I switch to using AEON-7/Gemma-4-26B-A4B-it-Uncensored-NVFP4 · Hugging Face recipe (which I think is where ZengboJamesWang is getting his reference from) and it works!

Hi all, I have updated the repo by switching to use recipe of AEON-7/Gemma-4-26B-A4B-it-Uncensored-NVFP4 · Hugging Face , but with modified parameters: --gpu-memory-utilization 0.60 and --max-model-len 262000 — these differ from the HuggingFace model card defaults (0.85 and 65536). After extensive testing on DGX Spark, we found 0.60 with the full 262000 context provides the optimal balance — using ~47GB GPU memory (vs ~100GB with the card defaults) while maintaining the full context window and the same 45+ tok/s performance. So try the new settings.

For the record this model scales rather well with concurrency.

I’ve clocked sustained aggregate >600 tok/s at c=128 over 15+ hour runs for prefix heavy document extraction tasks.

The inherent brevity of Gemma4 in instruct mode with a well crafted prompt and schema-enforced output make this an extremely compelling combination on Spark today - which will improve further with better NVFP4 support (it’s currently Marlin under the hood).

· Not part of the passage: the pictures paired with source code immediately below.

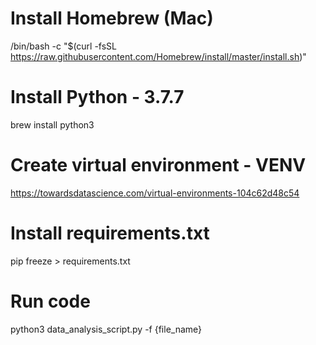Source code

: # Install Homebrew (Mac)
/bin/bash -c "$(curl -fsSL https://raw.githubusercontent.com/Homebrew/install/master/install.sh)"

# Install Python - 3.7.7
brew install python3

# Create virtual environment - VENV
https://towardsdatascience.com/virtual-environments-104c62d48c54

# Install requirements.txt
pip freeze > requirements.txt

# Run code
python3 data_analysis_script.py -f {file_name}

The speed comparison does not make sense, because 31b is dense model. This should be compared to basic 27b version, I guess, it would be very similar.

I’m not sure why it doesn’t make sense to compare the 31B dense with 26B MoE at the same precision? The 26B outperforms the 31B dense in almost everything as far as I can see and if it delivers those results at 5 times the token generation speed, in less VRAM, I’ll take it!

It is completely different architecture. In dense model all parameters (whole model) are activated, but 26B has only 4B params, about 8 times less. It is equal to 4B dense model with specifics of this particular area. Basically, if you work with some very specific area, 4B model will deliver better results than 26B. The comparison which I tell does not make sense - is the performance in tokens. If model is not able to reach some particular level, it does not matter how fast it could not reach it. In models 5% difference is the difference between looping over “wait a second…” and finding a proper solution from first try.